----- Source material -----
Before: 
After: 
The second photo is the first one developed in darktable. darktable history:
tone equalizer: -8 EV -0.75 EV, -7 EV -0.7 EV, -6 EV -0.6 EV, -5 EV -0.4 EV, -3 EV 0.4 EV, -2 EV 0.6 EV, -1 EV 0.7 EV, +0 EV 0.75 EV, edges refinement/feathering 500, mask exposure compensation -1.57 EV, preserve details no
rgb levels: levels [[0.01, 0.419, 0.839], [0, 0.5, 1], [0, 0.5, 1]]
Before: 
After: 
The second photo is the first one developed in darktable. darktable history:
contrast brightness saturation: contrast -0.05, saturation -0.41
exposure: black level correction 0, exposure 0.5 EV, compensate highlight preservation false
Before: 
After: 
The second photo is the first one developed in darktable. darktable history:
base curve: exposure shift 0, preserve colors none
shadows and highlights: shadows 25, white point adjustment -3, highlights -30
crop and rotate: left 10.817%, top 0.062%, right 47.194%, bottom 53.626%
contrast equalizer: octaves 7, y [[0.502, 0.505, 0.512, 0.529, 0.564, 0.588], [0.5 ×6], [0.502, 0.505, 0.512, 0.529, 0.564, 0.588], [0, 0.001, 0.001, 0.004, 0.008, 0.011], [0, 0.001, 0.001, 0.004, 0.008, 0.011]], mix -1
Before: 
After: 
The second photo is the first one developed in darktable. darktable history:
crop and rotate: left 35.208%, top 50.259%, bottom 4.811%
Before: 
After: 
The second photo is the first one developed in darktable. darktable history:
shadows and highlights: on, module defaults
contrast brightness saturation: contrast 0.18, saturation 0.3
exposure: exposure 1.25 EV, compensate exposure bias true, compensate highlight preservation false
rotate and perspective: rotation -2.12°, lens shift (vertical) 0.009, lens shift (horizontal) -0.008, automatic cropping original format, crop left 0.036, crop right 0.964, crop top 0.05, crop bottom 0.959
-----
• **Exercise instructions**: Pull out the lines of the items above, from the very first line through the line containing "exposure: black level", including that line, and reproduce them unchanged.

• **The response**:
Before: 
After: 
The second photo is the first one developed in darktable. darktable history:
tone equalizer: -8 EV -0.75 EV, -7 EV -0.7 EV, -6 EV -0.6 EV, -5 EV -0.4 EV, -3 EV 0.4 EV, -2 EV 0.6 EV, -1 EV 0.7 EV, +0 EV 0.75 EV, edges refinement/feathering 500, mask exposure compensation -1.57 EV, preserve details no
rgb levels: levels [[0.01, 0.419, 0.839], [0, 0.5, 1], [0, 0.5, 1]]
Before: 
After: 
The second photo is the first one developed in darktable. darktable history:
contrast brightness saturation: contrast -0.05, saturation -0.41
exposure: black level correction 0, exposure 0.5 EV, compensate highlight preservation false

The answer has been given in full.